How Do You Say ‘I Love You’ In Stickers?

Photo of the author by Sophie Davidson

Photo of the author by Sophie Davidson

The person I love works long days. By the time he gets home, I am usually brushing my teeth, getting ready to crawl into bed. Like many couples, often, the best and worst parts of our lives happen apart. 

To stay connected, we have a long, ongoing Facebook chat stream. I’ll send him a note. Hours will pass, and then he’ll finally reply. It’s not ideal, but it’s a way of feeling less apart. In addition to actual sentences, we use Facebook Messenger sticker sets. Instead of typing Ok, he sends me a chicken winking and making the Okay symbol with its little yellow fingers. I laugh.

A few years ago, I would not have predicted I’d replace written language with cartoon animals.

Words are my world, my profession: I’m a novelist. I review books. I give talks. I teach. And yet, in my personal life, I’ll often choose a rabbit over a complete sentence. I ask my friends if they use stickers. Some agree. One uses an app that lets her create avatars of herself and her boyfriend. Some think stickers are childish. Others just that they’re cute. Some say they use emojis but not stickers. 

There is a key difference between emojis and stickers. Emojis are decided by the Unicode Consortium. They’re cross-platform, and although they may look a little different—the code that means that you can type in a smile on your iPhone’s keyboard and have a smile show up in your Gmail or Twitter. This cross-platform reach is one of the reasons that with each edition of the emoji pack, there’s a rush of opinions. It matters to people if their skin tone is an option or their favorite foods appear. People want a visual language that represents their lives. 
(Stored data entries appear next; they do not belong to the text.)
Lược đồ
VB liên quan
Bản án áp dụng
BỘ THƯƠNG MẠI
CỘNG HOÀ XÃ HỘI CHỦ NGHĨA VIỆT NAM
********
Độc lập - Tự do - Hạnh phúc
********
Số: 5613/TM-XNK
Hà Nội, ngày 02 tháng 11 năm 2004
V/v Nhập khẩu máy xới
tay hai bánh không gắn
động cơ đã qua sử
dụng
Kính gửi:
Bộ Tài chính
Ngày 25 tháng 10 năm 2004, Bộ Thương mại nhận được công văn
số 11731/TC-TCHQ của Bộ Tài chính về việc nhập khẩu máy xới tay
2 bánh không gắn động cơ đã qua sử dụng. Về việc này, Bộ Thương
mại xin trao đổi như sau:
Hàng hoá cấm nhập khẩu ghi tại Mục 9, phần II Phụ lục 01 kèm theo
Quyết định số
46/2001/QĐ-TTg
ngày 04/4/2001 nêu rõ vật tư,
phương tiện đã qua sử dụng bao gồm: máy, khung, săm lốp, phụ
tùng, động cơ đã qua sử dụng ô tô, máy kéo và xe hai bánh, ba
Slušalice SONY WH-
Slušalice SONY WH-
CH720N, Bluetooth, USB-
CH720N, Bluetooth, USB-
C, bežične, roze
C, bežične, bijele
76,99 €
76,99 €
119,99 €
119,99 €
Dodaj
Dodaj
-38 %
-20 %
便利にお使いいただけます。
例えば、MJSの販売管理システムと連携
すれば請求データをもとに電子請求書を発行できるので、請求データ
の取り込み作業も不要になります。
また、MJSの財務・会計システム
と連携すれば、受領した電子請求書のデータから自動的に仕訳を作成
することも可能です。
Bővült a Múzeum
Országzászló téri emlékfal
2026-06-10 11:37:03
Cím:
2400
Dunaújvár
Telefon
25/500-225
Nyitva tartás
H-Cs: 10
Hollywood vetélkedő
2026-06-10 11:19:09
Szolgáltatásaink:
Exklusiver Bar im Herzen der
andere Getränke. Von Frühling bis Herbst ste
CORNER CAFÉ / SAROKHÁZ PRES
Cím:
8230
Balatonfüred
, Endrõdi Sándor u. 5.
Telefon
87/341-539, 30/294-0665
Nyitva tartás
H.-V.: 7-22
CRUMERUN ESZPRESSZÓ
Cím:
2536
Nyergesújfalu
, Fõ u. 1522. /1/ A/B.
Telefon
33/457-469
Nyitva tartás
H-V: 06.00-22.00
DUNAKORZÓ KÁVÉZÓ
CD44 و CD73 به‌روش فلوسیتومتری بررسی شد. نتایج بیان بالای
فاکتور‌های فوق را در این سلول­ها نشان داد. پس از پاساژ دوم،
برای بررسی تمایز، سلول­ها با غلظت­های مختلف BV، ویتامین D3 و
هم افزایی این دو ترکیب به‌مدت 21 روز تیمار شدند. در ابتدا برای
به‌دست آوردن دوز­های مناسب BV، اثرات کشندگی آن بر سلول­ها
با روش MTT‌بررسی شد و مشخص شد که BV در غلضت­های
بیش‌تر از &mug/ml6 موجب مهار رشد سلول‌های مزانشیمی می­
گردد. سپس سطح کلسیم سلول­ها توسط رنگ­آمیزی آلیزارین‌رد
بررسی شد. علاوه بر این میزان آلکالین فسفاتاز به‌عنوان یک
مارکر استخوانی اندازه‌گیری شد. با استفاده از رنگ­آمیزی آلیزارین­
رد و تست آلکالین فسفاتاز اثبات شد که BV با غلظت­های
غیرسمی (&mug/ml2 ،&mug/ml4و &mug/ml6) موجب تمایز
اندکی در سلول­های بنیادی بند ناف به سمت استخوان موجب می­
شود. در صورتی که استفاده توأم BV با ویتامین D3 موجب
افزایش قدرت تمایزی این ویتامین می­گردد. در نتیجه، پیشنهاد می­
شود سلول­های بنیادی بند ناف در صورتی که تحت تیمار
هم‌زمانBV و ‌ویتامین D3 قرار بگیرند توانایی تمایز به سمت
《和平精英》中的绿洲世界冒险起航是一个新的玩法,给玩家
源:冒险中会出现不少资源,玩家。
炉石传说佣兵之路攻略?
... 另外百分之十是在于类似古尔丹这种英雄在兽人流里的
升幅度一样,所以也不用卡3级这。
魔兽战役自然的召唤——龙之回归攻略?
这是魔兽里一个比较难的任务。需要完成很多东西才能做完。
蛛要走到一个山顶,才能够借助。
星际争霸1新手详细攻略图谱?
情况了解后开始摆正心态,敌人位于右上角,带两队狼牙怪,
Stickers don’t make any such claim for universality. They’re local, short-lived, often strange, sometimes embarrassing. Emojis are universal, uniform, and static. Stickers can be designed by anyone, used by anyone, and therefore are far, far more individual. Anyone can create a sticker set for Apple’s iMessage. 

Molly Young, a writer for the New York Times, and her partner Teddy Blanks did just that, using the work of Old Master painters. Molly felt that ‘At the end of the day I need something stronger than a yellow circle with a grimace if I’m going to be communicating, for example, “raw disgust” or “impending doom.”’ For Molly and Teddy, the yellow circle was childish. And Molly described her set as the ‘adult’ version of a sticker set. 

‘The reason we settled on old paintings is that they provide the most extreme (and simultaneously the most subtle) indicators of human expression that we’ve ever seen. Need to communicate dread? Try Goya. Grave disillusionment? Hans Holbein. Drunken glee? Frans Hals is your dude.’

Molly's example

 

But just because you design it doesn’t mean Apple will accept your set. There are still those who, for better or for worse, decide what is acceptable to represent. Graphic novelist, comic artist, and meditation leader Yumi Sakugawa designed a sticker set that was rejected by Apple. It featured cartoony depictions of menstrual pads and tampons covered in period blood. Yumi told me that the official rejection stated that ‘depictions of menstrual blood could be potentially offensive to certain cultures.’ Yumi was disappointed writing to me that—‘I created the sticker pack to destigmatize menstruation.’ Rather than an exercise in cultural sensitivity, Yumi saw this as misogyny. ‘I mean, we have a poo emoji and a syringe full of blood emoji and guns and bombs and a devil emoji, but those are okay even though certain groups may find those images potentially offensive!’

Sakugawa's drawings

 

Despite stickers not being required to be the languages we are given and the ease with which we access them do change what we say—whether it’s the Instagram crop that allows a person to show off the most beautiful part of her life or the Twitter word limit that creates punch but slices out nuance.

Emojis, stickers, and GIFs shape our language.

We have the option to draw ourselves new vocabulary. But those vocabularies are also subject to controls. 

As I wonder about the future of this new language, about whether it will be able to do more than send a cute-I-love-you, I think it will depend on whether we care enough to demand a language as complex as we are.